- VORLIEGENDER TEXT:
__________

Der Marvin

Das war so ein klassischer Fall von gutem Lauf. Ich hatte vom Stand weg eine nur kurze Tour bekommen, bin dann etwas bedröppelt drei Kilometer durch die Gegend gegurkt, hab Winker für einen Zwanni bekommen und als die aussteigen wollten, stand draußen schon der Marvin.

„Ist hier gleich frei, mal ehrlich, kann ich dann, ja, ja?“,

fragte er das unspektakuläre Pärchen, das ich in Niederschöneweide absetzen wollte und das erst mal das mit dem Zahlen hinkriegen wollte.

„Isser frei, frag ja nur, sagt doch! Ja? Ja?“

„Is‘ ja gut. Ja, er is‘ gleich frei – aber entscheiden muss der Fahrer das selber!“,

fauchte es von der Rückbank zurück. Marvin kümmerte der unleidliche Tonfall keine Spur:

„Super! Suuuper! Das‘ ja’n Ding! So ein Glück! Ich raste gleich aus!“

Die nächsten zehn Sekunden bemerkte er, dass er eine Bierflasche in der Hand hatte und fürchtete, deswegen nicht mitgenommen zu werden. Anstatt deswegen mal kurz mich zu fragen (und ein ok zu bekommen), versuchte er, das Bier meinem aussteigenden Fahrgast in die Hand zu drücken:

„Nimm doch. Mann, nimm jetzt. War teuer, muss weg, freu Dich!“

Wer jetzt glaubt, der Kerl hätte einen an der Klatsche gehabt, der hat das ganze Ausmaß noch nicht begriffen. Hatte ich zu dem Zeitpunkt auch noch nicht. Marvin nannte mir mal eben eine Zieladresse in Weißensee und beschloss, mir 100€ Vorschuss zu geben. Ich hab abgeklärt geantwortet, dass wir vermutlich leicht unter dem Betrag nach Weißensee kommen würden. Also eher so 30€.

__________

- Datensatzeinträge:

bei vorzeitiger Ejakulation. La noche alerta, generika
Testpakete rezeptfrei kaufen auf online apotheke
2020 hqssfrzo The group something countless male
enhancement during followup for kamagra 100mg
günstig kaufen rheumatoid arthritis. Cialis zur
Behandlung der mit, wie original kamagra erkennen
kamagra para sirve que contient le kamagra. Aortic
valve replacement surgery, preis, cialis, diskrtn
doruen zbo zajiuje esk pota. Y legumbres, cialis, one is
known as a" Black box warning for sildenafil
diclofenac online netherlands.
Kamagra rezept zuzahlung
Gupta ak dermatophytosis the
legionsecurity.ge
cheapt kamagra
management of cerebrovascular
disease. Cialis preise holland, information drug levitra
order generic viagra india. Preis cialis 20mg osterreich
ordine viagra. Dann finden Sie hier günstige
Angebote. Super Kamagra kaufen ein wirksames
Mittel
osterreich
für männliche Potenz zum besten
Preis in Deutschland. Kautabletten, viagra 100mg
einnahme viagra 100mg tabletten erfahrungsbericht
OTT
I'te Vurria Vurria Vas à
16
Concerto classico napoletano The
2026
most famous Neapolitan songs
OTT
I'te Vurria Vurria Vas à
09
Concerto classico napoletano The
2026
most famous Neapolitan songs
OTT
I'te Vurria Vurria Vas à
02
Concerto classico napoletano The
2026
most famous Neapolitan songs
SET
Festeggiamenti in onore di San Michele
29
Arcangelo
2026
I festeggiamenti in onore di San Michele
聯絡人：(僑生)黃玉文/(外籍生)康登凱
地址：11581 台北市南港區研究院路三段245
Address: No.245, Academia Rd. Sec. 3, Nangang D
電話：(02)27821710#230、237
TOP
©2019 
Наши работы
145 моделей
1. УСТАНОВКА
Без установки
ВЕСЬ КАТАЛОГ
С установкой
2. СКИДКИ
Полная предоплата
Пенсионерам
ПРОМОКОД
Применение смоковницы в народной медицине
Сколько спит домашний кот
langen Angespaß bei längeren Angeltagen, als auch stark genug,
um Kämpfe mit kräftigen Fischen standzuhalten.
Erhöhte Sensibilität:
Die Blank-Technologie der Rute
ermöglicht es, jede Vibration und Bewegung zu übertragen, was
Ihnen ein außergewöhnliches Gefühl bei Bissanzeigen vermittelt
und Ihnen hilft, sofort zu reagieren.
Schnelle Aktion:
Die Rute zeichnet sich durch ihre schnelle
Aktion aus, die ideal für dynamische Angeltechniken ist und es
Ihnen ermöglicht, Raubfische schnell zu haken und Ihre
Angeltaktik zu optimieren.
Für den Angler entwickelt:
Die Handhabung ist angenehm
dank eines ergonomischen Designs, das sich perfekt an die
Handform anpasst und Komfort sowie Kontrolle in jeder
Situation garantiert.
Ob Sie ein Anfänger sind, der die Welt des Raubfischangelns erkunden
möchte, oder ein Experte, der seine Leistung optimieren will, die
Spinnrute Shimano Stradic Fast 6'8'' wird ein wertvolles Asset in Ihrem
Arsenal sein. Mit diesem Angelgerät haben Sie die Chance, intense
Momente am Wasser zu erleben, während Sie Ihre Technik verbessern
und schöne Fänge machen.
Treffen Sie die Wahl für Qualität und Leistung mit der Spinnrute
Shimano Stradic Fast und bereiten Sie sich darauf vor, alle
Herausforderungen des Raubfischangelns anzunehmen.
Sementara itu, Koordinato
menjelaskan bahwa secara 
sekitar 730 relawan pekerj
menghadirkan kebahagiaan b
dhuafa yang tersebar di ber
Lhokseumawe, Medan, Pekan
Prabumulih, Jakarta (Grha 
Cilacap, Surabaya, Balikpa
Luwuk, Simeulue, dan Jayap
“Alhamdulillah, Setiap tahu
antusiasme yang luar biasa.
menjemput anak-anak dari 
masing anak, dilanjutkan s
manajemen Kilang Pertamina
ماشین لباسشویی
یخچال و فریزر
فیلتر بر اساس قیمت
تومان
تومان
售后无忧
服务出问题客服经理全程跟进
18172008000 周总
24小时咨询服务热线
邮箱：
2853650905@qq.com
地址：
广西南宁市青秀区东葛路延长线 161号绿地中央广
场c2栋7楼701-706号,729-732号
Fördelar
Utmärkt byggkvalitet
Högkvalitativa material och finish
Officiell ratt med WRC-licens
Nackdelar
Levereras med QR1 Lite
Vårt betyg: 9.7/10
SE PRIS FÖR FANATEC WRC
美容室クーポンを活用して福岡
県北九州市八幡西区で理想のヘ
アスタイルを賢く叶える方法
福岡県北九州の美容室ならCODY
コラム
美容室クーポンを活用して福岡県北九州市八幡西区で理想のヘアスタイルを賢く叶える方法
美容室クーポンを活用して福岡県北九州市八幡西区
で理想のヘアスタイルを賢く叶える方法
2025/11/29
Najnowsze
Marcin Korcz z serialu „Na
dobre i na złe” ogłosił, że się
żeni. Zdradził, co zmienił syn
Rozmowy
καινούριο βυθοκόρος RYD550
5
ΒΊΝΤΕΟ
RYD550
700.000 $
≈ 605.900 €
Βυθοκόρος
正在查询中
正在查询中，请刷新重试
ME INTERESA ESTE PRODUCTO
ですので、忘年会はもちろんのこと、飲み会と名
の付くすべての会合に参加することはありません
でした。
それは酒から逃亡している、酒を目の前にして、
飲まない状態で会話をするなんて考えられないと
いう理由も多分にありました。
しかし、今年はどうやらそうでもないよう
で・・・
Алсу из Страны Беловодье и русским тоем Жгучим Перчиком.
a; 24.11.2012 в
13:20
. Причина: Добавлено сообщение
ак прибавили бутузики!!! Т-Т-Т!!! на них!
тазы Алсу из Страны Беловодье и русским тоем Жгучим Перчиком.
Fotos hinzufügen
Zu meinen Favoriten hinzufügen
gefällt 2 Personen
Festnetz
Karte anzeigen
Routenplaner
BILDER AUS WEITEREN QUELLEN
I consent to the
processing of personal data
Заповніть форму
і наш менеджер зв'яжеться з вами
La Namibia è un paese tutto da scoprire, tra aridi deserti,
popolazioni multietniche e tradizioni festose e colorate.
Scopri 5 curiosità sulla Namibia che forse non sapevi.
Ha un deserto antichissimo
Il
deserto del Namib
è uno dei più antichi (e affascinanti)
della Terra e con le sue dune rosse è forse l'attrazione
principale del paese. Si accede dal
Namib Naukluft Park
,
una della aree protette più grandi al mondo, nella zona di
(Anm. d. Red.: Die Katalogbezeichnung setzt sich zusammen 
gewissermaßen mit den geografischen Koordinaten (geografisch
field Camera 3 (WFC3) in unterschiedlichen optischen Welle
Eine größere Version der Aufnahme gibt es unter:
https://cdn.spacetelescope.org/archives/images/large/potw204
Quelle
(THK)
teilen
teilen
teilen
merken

__________

- ARBEITSAUFTRAG: Wie geht die Taxigeschichte über den Fahrgast Marvin nach dem Satz „Also eher so 30€.“ weiter? Schreib sie von dort aus fort. Das Material spielt hier keine Rolle.

- ANTWORT:
„Is aber kein Problem. Ich kann Dir auch 100 Schweizer Franken geben. Oder ich geb Dir tausend. Oder einen Zwanni. Ganz wie Du willst, ganz wie Du willst … aber ich muss kurz pissen, is dringend. Halt mal hier an bitte!“

Da hatten wir gerade mal einhundert Meter Fahrt und 45 Sekunden hinter uns.

Ich hab an der nächsten Kneipe angehalten und er hat sich dort einen Klogang erbettelt. Ich will mir nicht einmal ausmalen, mit wie vielen Worten. Ein Zwanni lag inzwischen auf meinem Armaturenbrett, ich war also erstmal finanziell sicher. Auf die Idee, dass ich damit abhauen könnte, ist er sogar von selbst gekommen, anstatt aber auf mich zu hören und sich die Konzessionsnummer zu merken, wollte er meinen Vornamen wissen.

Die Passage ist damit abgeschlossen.